_Assignment:_ Please gather every line in the material below that contains the string "Integration", treating case as significant.

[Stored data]
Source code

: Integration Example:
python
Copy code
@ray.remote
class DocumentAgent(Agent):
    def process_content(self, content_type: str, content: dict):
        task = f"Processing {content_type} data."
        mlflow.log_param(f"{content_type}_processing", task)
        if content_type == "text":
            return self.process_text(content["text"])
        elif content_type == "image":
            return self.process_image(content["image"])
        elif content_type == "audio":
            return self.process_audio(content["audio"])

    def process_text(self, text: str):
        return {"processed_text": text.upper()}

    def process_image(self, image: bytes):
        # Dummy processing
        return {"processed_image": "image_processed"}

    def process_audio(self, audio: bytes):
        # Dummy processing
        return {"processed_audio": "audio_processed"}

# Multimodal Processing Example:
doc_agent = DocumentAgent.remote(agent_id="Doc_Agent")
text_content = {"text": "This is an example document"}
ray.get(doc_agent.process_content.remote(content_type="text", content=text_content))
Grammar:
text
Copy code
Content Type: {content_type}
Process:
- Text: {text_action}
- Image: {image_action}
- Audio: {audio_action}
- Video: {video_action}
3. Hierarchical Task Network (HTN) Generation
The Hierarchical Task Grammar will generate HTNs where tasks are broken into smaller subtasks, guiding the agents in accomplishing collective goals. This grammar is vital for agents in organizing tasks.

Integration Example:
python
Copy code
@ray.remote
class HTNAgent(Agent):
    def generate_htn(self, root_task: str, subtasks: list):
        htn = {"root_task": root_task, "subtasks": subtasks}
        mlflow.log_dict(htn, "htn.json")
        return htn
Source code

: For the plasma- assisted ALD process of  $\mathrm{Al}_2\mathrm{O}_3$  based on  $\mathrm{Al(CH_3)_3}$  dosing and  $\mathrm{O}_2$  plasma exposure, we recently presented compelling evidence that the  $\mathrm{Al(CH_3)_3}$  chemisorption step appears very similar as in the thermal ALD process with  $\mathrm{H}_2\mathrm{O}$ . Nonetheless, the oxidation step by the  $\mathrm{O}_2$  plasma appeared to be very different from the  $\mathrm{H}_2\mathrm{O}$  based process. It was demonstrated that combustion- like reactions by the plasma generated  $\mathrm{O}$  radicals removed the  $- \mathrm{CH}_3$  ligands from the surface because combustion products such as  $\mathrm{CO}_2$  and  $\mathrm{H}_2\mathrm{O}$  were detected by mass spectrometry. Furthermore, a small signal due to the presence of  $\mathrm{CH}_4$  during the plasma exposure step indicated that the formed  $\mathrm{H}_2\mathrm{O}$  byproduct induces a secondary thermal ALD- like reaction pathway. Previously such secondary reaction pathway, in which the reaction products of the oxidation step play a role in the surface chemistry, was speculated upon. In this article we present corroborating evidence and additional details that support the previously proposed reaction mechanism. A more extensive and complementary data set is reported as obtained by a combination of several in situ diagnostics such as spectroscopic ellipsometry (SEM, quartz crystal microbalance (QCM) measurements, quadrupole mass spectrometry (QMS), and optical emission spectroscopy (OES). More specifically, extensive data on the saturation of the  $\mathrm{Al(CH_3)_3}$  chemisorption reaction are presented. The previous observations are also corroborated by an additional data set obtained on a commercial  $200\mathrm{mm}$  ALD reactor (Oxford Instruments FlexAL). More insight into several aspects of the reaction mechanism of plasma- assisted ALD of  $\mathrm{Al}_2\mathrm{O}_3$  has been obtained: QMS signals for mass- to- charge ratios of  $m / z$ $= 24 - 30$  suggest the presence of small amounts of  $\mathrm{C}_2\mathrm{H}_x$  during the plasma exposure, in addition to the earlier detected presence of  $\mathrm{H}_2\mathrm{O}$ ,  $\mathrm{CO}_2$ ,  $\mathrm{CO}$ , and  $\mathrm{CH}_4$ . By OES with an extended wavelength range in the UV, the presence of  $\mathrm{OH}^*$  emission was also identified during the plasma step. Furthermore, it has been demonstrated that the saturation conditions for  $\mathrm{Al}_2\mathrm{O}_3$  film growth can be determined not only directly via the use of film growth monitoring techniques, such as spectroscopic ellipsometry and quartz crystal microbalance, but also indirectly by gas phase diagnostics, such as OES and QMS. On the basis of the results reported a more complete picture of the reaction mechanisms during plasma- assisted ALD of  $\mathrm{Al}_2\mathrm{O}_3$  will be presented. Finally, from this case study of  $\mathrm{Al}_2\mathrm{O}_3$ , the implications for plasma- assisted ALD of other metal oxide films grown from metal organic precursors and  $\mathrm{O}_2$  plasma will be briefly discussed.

_Response box:_
: Integration Example:
Integration Example:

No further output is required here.